PASSAGE PROVIDED: Begin

I keep hoping that therapy will resolve the feelings of dependency but it doesn't seem to. It occurred to me that maybe I need to take matters into my own hands and even if it hurts, maybe I need to push T back a little and develop other relationships/interests/parts of myself.
I do have some work to do this week and I also signed up for some new classes. I told T on Monday that I wouldn't be able to make my appointment tomorrow because I have too much to do and I need to be more flexible in terms of what I shift around.
He told me he thinks I should come. That I have a lot going on right now and he wants to help me process it. He said he's leaving my appointment where it is and if I show up, I show up. If I don't, I don't.
He thinks I'm trying to be independent before I'm ready.
I've gone back and forth in terms of going tomorrow about a million times. Part of me won't respect me for going because I really don't NEED to see T and I really do have A LOT of work to do and could use the time.
I don't really need to decide today even though I would like to give him a day's notice if I'm not going to go. BUT, I'm just feeling a bit tortured right now about it all.
So what if I'm trying to be more independent than I'm ready to be? So what if I have a lot going on and could use his help processing my emotions? I also have a lot of work to do and sometimes you just have to put something aside and come back to it later.
I'm also feeling angry about feeling so powerless in therapy. Really angry. They make up the rules and I have to follow them. How do I know they are right? Has anyone read a case of successful resolution of transference?
I can't even find any scientific studies on resolution of unrequited love. The majority of advice on the internet is, "move on". Why would it be any different for this therapy relationship? I don't like T any less everytime I go in. I like him quite a lot.
Feeling pretty tortured. Any help, advice or insight?

PASSAGE PROVIDED: End
STORED DATA: Begin

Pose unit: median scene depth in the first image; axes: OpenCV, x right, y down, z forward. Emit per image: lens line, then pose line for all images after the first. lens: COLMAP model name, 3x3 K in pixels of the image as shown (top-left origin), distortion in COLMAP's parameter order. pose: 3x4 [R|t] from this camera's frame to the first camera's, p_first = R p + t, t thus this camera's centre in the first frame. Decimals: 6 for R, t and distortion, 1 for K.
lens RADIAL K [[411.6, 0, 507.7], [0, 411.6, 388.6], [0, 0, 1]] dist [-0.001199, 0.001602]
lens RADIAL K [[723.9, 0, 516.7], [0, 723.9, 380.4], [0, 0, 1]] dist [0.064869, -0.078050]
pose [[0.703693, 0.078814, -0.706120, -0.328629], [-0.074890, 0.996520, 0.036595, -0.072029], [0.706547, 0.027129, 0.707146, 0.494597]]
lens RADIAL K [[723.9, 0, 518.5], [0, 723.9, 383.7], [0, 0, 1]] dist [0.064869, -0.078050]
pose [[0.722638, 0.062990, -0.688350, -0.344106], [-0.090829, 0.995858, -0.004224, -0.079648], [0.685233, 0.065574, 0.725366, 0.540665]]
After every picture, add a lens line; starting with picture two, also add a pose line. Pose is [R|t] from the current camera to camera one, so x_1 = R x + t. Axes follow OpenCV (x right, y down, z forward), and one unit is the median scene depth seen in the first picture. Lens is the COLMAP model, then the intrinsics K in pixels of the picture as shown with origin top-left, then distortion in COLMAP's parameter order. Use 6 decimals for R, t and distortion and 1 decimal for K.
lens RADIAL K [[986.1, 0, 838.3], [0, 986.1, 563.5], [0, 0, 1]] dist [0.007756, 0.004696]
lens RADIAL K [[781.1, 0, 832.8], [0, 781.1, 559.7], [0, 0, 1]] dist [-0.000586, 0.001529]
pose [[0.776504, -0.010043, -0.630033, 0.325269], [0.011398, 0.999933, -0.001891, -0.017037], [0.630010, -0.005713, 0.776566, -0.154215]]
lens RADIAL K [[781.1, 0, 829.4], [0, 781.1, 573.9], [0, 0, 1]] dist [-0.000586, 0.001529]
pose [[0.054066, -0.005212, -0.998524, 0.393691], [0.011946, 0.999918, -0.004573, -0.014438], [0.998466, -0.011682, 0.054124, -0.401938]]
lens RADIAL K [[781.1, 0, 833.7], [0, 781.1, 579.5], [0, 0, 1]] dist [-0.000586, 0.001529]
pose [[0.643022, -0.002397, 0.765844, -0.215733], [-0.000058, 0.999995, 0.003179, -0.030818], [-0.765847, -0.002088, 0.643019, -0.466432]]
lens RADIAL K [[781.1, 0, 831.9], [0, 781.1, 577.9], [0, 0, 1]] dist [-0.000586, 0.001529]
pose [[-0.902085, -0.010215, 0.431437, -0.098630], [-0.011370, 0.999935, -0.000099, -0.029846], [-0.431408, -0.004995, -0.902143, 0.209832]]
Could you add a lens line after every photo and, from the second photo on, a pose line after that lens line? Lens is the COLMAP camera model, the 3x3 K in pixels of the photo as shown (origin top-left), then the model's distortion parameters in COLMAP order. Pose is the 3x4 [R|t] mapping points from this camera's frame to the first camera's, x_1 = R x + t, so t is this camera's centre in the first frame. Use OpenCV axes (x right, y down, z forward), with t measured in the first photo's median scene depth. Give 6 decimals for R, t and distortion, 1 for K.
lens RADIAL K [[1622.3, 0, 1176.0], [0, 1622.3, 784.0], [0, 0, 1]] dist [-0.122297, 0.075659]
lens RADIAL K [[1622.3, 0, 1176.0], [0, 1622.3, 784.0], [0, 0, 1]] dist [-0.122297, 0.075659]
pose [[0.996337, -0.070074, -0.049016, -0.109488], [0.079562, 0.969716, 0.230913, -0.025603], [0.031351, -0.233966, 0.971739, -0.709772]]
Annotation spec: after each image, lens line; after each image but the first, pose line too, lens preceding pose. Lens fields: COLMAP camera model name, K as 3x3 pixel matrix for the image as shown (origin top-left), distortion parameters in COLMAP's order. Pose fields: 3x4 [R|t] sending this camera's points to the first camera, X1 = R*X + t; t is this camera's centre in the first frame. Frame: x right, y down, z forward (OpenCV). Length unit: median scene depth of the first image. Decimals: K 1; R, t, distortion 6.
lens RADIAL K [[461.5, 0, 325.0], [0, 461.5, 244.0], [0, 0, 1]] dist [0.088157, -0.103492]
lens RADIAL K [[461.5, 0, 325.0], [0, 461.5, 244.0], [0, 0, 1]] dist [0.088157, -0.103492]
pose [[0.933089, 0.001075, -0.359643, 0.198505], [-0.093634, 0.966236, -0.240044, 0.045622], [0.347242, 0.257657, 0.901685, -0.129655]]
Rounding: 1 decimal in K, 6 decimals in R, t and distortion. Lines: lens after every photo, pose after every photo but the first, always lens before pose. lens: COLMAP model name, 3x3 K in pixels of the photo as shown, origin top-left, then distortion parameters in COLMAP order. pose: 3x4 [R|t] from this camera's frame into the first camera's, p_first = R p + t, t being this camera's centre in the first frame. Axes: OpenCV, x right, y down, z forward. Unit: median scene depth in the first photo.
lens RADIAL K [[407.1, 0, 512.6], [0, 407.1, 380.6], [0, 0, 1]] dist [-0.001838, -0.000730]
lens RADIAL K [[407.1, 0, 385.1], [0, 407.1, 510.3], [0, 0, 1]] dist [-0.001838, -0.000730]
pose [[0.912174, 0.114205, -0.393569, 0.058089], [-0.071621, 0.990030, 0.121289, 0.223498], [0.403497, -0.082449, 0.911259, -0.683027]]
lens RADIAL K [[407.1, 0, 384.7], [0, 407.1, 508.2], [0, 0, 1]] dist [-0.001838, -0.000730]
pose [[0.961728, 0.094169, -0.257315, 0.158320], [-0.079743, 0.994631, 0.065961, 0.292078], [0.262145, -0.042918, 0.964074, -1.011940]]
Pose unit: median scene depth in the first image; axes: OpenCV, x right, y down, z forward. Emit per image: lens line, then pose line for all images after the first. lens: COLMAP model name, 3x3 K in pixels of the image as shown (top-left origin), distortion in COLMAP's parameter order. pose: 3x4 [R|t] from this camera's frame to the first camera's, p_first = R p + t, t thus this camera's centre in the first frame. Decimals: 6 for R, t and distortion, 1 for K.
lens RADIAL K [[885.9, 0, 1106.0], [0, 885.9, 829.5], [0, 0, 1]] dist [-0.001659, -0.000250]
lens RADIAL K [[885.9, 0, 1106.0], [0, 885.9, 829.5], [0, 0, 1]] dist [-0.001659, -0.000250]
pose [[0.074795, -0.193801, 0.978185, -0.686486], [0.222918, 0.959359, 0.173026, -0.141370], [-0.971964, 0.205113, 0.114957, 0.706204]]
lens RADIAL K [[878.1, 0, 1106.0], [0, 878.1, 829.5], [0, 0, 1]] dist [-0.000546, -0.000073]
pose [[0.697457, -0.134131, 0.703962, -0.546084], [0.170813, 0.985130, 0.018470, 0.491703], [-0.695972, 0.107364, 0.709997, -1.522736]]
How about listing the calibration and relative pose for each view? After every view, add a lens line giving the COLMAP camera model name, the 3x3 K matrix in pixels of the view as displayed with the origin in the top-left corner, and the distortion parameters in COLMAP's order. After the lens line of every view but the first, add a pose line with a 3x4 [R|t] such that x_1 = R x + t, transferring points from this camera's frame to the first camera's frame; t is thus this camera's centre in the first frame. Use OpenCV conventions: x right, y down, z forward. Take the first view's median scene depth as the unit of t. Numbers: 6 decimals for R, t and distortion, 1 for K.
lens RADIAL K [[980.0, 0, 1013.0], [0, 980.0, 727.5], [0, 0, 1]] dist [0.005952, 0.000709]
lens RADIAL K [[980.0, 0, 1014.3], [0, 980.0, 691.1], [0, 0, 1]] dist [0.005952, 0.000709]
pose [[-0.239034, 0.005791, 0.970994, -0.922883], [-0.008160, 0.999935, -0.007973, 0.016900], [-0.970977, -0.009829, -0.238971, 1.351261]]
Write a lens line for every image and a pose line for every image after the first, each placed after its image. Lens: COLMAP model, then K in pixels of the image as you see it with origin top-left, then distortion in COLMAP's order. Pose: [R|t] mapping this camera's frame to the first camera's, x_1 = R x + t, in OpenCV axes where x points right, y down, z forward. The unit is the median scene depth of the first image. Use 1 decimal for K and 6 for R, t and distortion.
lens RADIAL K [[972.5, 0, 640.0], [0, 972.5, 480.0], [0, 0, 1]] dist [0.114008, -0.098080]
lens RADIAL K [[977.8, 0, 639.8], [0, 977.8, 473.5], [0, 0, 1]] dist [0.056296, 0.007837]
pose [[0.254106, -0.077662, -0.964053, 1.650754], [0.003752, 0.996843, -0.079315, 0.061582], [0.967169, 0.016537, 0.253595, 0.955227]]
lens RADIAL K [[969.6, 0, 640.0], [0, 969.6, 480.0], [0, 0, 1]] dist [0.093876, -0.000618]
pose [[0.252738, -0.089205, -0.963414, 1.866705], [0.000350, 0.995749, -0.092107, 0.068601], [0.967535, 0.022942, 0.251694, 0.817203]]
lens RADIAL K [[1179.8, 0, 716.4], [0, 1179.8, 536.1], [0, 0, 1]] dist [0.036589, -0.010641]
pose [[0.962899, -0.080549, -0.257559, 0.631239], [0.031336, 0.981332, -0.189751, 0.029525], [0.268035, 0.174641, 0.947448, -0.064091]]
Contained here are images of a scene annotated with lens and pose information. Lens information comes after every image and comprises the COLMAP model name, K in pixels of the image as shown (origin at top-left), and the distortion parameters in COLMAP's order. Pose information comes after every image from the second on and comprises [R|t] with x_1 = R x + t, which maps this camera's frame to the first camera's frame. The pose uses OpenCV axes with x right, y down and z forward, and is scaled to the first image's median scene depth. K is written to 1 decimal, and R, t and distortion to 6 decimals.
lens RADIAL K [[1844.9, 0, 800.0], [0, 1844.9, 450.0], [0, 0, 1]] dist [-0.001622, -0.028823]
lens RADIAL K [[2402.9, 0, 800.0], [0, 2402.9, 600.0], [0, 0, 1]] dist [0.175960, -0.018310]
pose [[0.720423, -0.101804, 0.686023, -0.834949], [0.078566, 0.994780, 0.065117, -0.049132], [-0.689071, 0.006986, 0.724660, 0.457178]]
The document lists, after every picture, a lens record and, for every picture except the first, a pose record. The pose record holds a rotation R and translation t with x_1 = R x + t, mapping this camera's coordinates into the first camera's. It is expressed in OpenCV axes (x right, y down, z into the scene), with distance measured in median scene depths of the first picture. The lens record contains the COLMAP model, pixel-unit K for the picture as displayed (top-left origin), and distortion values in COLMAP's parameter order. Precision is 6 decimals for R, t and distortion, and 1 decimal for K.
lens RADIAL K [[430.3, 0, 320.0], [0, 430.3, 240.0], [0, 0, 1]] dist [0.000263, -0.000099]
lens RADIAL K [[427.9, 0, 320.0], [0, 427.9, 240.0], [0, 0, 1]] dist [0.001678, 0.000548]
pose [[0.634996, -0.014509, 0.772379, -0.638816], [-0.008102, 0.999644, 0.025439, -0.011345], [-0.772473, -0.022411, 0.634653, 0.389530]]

STORED DATA: End

■ **PROBLEMS TO WORK ON**
**1.** Answer these questions about the therapy post:
(a) What reason did the writer give T on Monday for missing tomorrow's appointment?
(b) What did T say he would do with the appointment?
(c) According to the post, what is most of the advice on the internet?
**2.** Can you sum up the therapy post in two sentences?
**3.** Would you copy the therapy post word for word, from "I don't really" to "to it later."?
Use only the post, not the records.

■ **ANSWERS BY ITEM**
**1.**
(a) The writer said they had too much to do and needed to be more flexible about what they shift around.
(b) He said he was leaving the appointment where it is.
(c) Most of the advice on the internet is "move on".

**2.** Feeling that therapy isn't resolving their dependency, the writer told T they would skip tomorrow's appointment because of work and new classes, but T urged them to come, kept the appointment in place, and said they are trying to be independent before they're ready. The writer feels tortured about the decision and angry about feeling powerless in therapy, and asks for help, advice or insight.

**3.**
I don't really need to decide today even though I would like to give him a day's notice if I'm not going to go. BUT, I'm just feeling a bit tortured right now about it all.
So what if I'm trying to be more independent than I'm ready to be? So what if I have a lot going on and could use his help processing my emotions? I also have a lot of work to do and sometimes you just have to put something aside and come back to it later.